Tuesday, 8 July 2025

Forget Me Wrong

When I'm gone

I don't expect to be remembered

Remembrance doesn't get you reservations in afterlife

I don't expect to be remembered

because

you see words come with biases

Bias by association

Remembering comes with a bias for fondness

And I haven't lived life such

that people would be fond of me


When you've tried your hand at dying at nineteen

An age usually reserved for

infatuations,

asymmetric first loves,

tender breasts,

penises turning cocks,

discovering body hair,

acne, and insecurities

I had been done with people.


You see they say

charity begins at home

but conveniently omit

trauma begins at home

too.

Long before the world becomes home

when the four walls of home

is your world

My world

denounced,

denied,

disowned

me.


Life doesn't come painted in rainbows

I had learnt that early on.


Blood taught me betrayal.

Love taught me politics.


And while the world

kept singing hyms

and reciting ballads

convincing everyone around

of the greatness of people

and the unnecessarily niced out

ideas to belong and own

each other

like

we were commodities

curating more commodities

and call it magic,

I couldn't help but smirk.


The world often mistakes

smirks for smiles

My head wasn't the world

for I had lived in it

and it had lived me

long enough

to know

smirks are middle fingers your hands are too tired to raise

and you don't waste efforts over nothing.

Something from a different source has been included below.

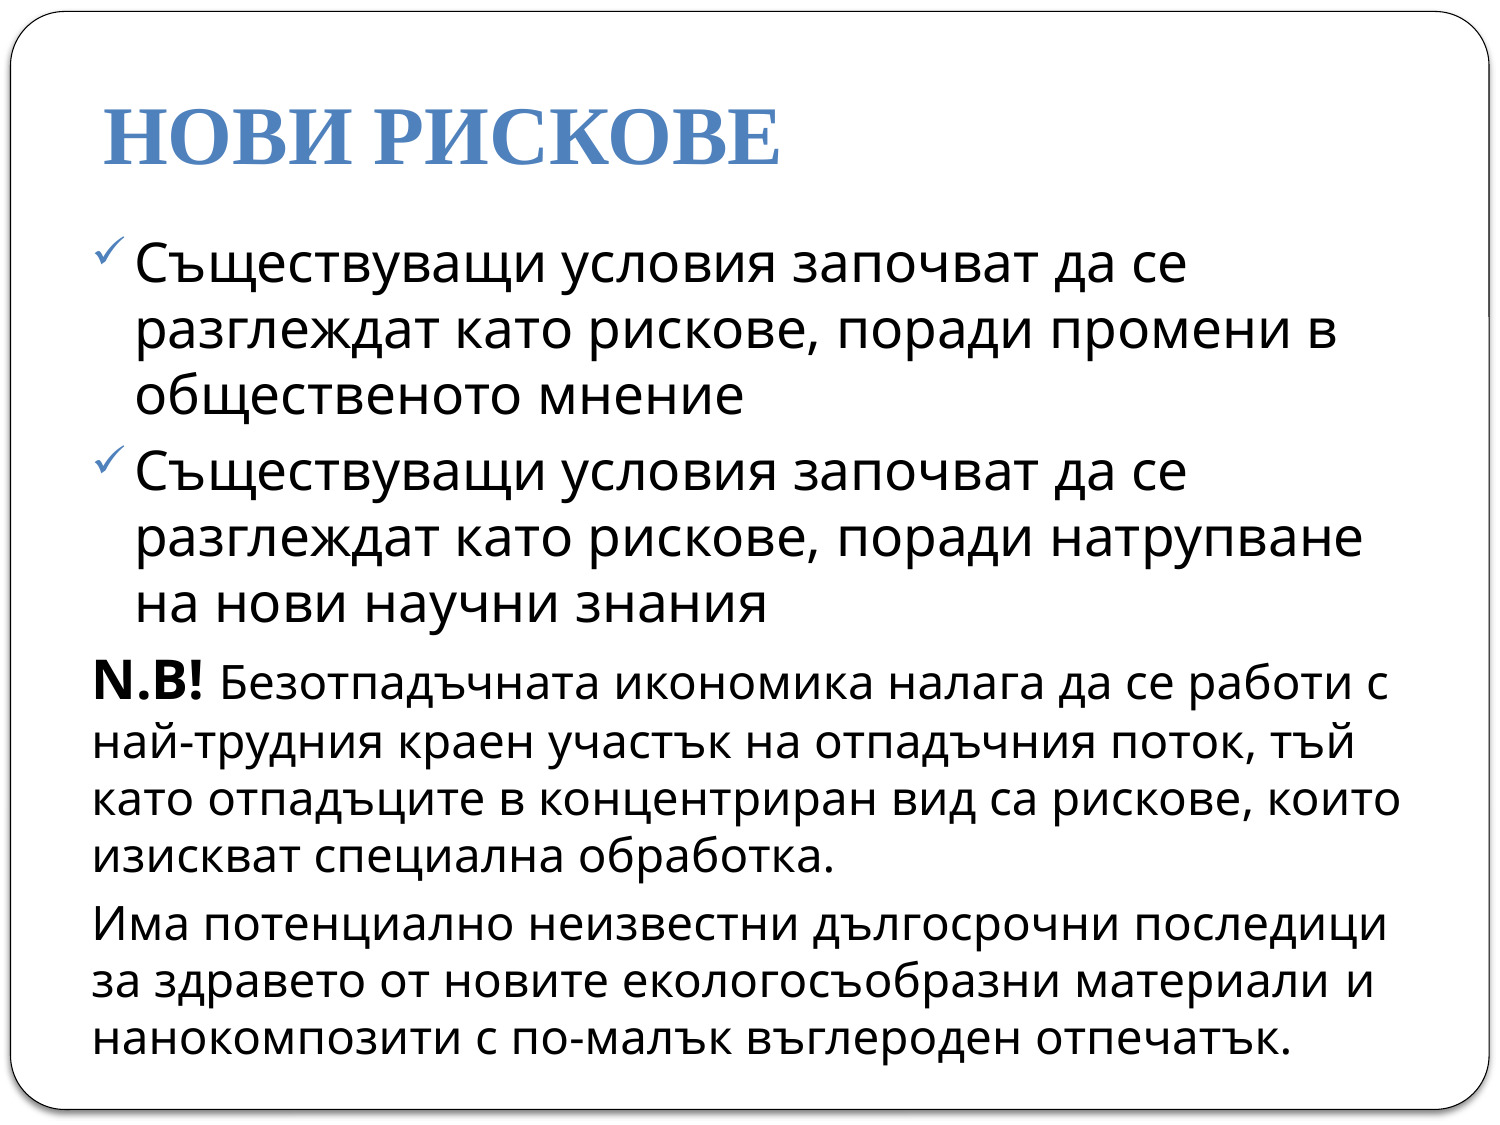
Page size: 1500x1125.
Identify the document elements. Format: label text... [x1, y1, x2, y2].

title НОВИ РИСКОВЕ [88, 30, 1364, 197]
list Съществуващи условия започват да се разглеждат като рискове, поради промени в общественото мнение Съществуващи условия започват да се разглеждат като рискове, поради натрупване на нови научни знания N.B! Безотпадъчната икономика налага да се работи с най-трудния краен участък на отпадъчния поток, тъй като отпадъците в концентриран вид са рискове, които изискват специална обработка. Има потенциално неизвестни дългосрочни последици за здравето от новите екологосъобразни материали и нанокомпозити с по-малък въглероден отпечатък. [76, 219, 1425, 1083]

And while you were busy peddling lies

like the disillusioned hopefuls smuggle drugs

to keep their illusion alive

I picked up a metal knife that bled ink

And I bled, and I bled,

and didn't stop bleeding

Until the bared out flesh peeking through the lack of skin

made you shiver and shatter

sorry for your assumptions of my misfortune

while hoping against hope

I didn't see for who you are

that I hadn't seen your hollow

you've taught yourself to hide

beneath your elaborate performances

of pretense and shapeshifting.


I smirked every single time,

at how innocent you were

to think your acts were anything

but nauseating.


You've faked your breath harder than your orgasms

in packed auditoriums and carefully crafted screenplays

But found it rather offensive

Every time I have dared to call it unconvincingly cliched.


I didn't come here to be an artist

because the only palatable form available

was the art of bullshitting

and I was it's worst possible practitioner.


I was here like an inconvenience.

You know the ones that get your heartbeat racing

because amidst the thundering claps and the deafening silences

You knew I could see through the lies you tell yourself in the mirror, every morning.


When I am gone

Call it what it is.

An assuring convenience.

The kind of convenience

when your cheating wife is diagnosed with terminal cancer

because now you know you don't have to walk away

for you could never gather yourself to confront uncomfortable truths

and this is as convenient as a good lie gets.


For once, you get to have your vengeance

For I would be too long gone to care about defense

You could bare your toothless fangs and bare knuckles

And I would smirk

You could wrap me up in glittery lies, like the diamaonds on the wedding ring of your cheating wife

And I would still smirk.


Forgetting doesn't mean it never happened

Forgetting means you're too scared to admit you remember it all.